L'auteur rappelle que le Liban n'est pas une République islamique, mais un Etat laïque, au sein duquel cohabitent des citoyens de confessions diverses. Il rappelle que le vin, notamment, fait partie des rituels et des sacrements chrétiens(3). «Le Hezbollah a-t-il donc la prétention de réformer cette religion ?», s'interroge-t-il. «Dans le cas où le Hezbolah voudrait imposer la loi iranienne au Sud-Liban, pourquoi ne demande-t-il pas aux habitants de la région de quitter la nation libanaise, et de se proclamer wilaya de l'Iran ?», suggère Pierre Akl.
 L'interdiction précédant de peu l'annexion, notre confrère ne croyait pas si bien dire : Téhéran a émis la semaine dernière un timbre représentant une carte du Liban, avec les armoiries du Hezbollah, en hommage au mouvement chiite. «C'est un précédent historique, note encore Pierre Akl, pour la première fois un Etat émet un timbre en hommage à un terroriste. Pour la première fois, un Etat édite un timbre qui proclame l'annexion d'un autre Etat distant de 2 000 km sans en référer au peuple de cet Etat. Le Liban serait-il devenu, à notre insu, le 32e Assitan (gouvernorat) de l'Iran?» Le chroniqueur aurait pu aussi ajouter : sans soulever la moindre protestation de ceux qui mènent campagne contre le chiisme, lui attribuant même des faits antérieurs à l'avènement du rite, né de la «Grande Fitna»(4). Mais tant que l'Iran ne touche pas à La Mecque et/ou aux puits de pétrole… 

A. H.


(1) Samedi 12 janvier, les Tunisiens qui «ne sont pas comme nous», ont vu leurs «islamistes modérés», selon Marzouki, incendier le mausolée de Sidi Boussaïd, l'un des grands sanctuaires religieux de Tunisie. Bien entendu, l'Islam wahhabite n'y est pour rien.
(2) En fait, ce ne sont pas quelques cellules chiites activant dans les quartiers populaires qui sont la cause des invectives et des excommunications. Il s'agit simplement d'une campagne fidèlement exécutée par les antennes locales du wahhabisme, la doctrine inculquée à notre jeunesse dès ses premières classes d'école.
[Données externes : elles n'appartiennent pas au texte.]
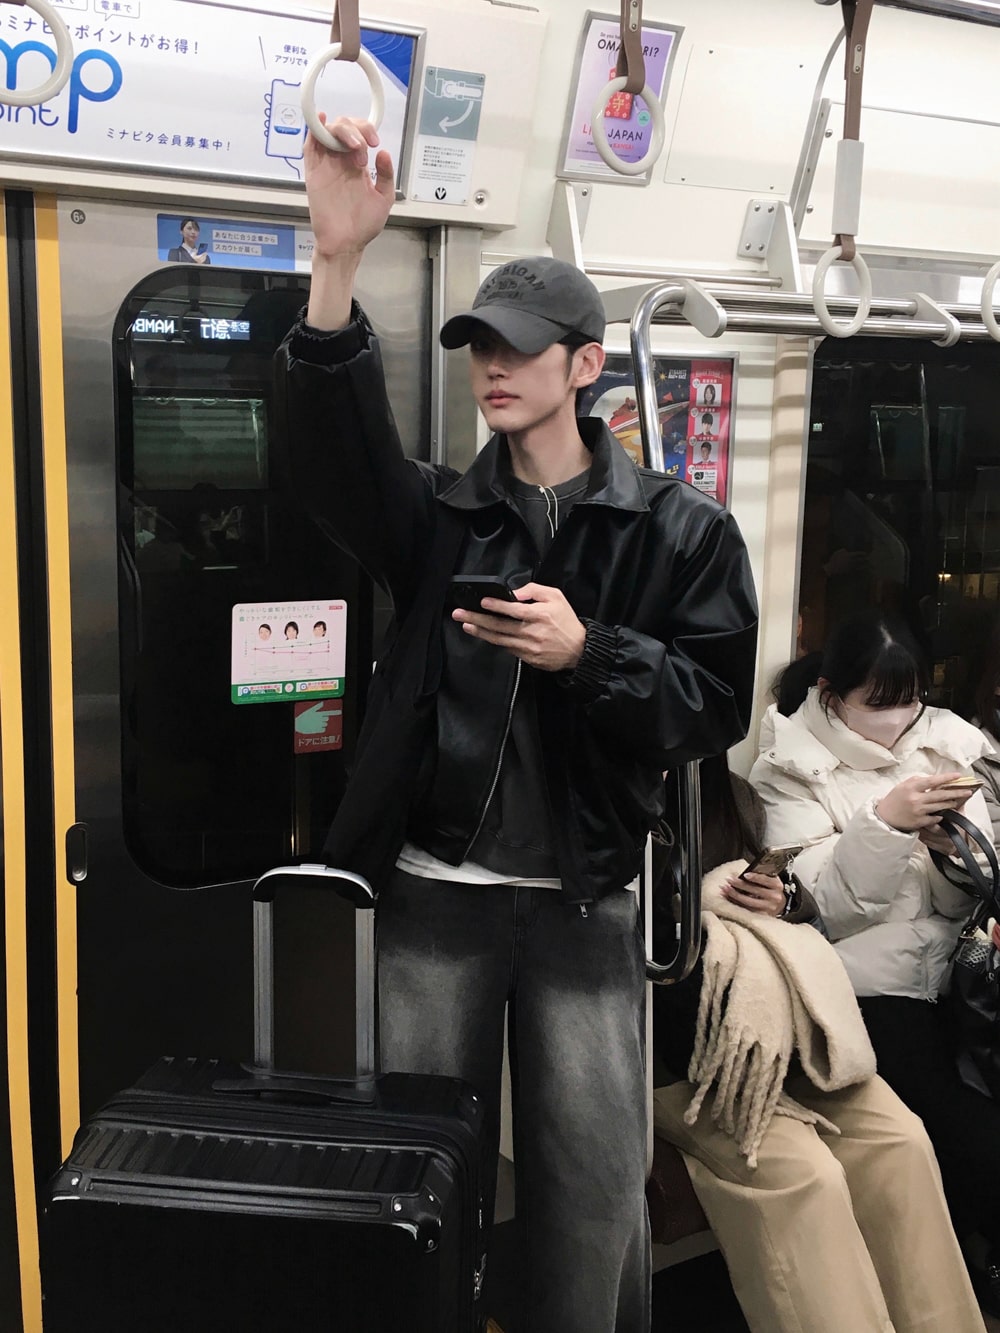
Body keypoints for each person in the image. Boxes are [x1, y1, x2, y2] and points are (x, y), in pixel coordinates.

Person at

(3) Il me faut signaler ce fait : samedi dernier, s'est tenu à l'Institut du monde arabe à Paris un colloque sur les chrétiens de la Méditerranée et la citoyenneté. Je m'étais inscrit par email pour «couvrir» cette manifestation, mais j'ai eu la désagréable surprise d'apprendre, la veille, que j'étais sur la «liste d'attente». Mauvaise gestion de la communication, ou attitude sectaire ? Je préfère m'en tenir à la première hypothèse, sachant que les chrétiens des pays arabes ont plus que jamais besoin de soutiens.
(4) Pour ceux qui croient encore aux sornettes en vigueur, je suggère de se replonger dans la lecture de Ibn Qoteiba, Tabari, et surtout un livre plus récent que n'aiment pas les fondamentalistes : Aïcha et la politique de Saïd Al-Afghani. A télécharger si vous ne les trouvez pas, ce qui est presque certain, en librairie.